All of this is by way of calling attention to a terrific new article by Thomas Dodman in The Journal of Modern History that offers one of the most successful applications of microhistory that I have seen in recent years. It is entitled “Ordinary Radicalization: Becoming a Citizen-Soldier during the French Revolution.” Dodman takes as his subject a single soldier from Lorraine named Gabriel Noël. Born a peasant but adopted at age three by a noblewoman and femme de lettres named Louise-Élisabeth Durival, he volunteered for military service in 1791 and sent home a series of wonderfully vivid letters describing his experiences. His grandson published many of them in 1912, and generations of historians of the revolutionary wars (including me, in The First Total War) made very happy use of these. But Dodman, through some remarkable archival sleuthing, found many more letters, and used them as the basis for a brilliant, probing analysis of how ordinary French people were politically radicalized during the Revolution of 1789. It draws on everything from Burstin’s notion of “protagonism” to the recent history of the emotions (to which Dodman himself made a signal contribution in his recent What Nostalgia Was: War, Empire, and the Time of a Deadly Emotion) to the concept of racial “passing” in the United States. It concludes as following: “Gabriel allows us to see the revolutionary army as an open-air laboratory for a kind of accelerated social kneading of citizens, in which the egalitarian ethos of 1789 was poured into noble privilege and mixed with new forms of professional meritocracy and impersonal heteronomy for good measure… there was a social content to the forms of revolutionary transformation, a sticky substance with which people were laden and which they had to work through in order to fit into a new society and political culture. Doing so was far from easy, and if Gabriel’s experience is anything to go by, it was the anxieties and frustrations caused by this constant reflexive work on one’s overlapping selves—present, past, and future—that paved the way to radicalization, less as a coherent ideological commitment than as a quick fix, a readily available and equally ephemeral solution to a complicated predicament.”

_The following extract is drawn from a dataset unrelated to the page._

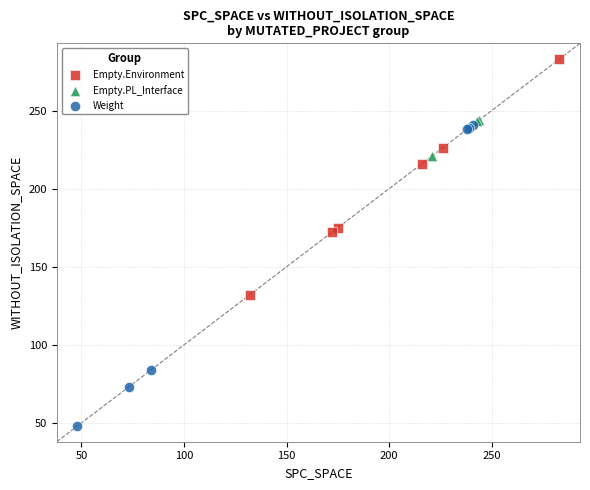

Which series reaches the minimum Y coordinate?

Weight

Gabriel Noël was certainly not an “ordinary” French soldier in many respects. His eccentric stepmother raised him with Rousseau’s Émile as a guide. After the war, he returned home to Lorraine, married his stepsister (!), and settled down to a long and apparently quite dull career as mayor of the village of Sommerviller, where he died in 1850. But he didn’t need to be typical in order to experience the powerful pressures that Dodman describes, or to react to them in the ways that so many of his contemporaries also clearly did. For this reason, the article offers a way of getting past some of the criticisms leveled at earlier versions of microhistory, as well an exciting model for new work.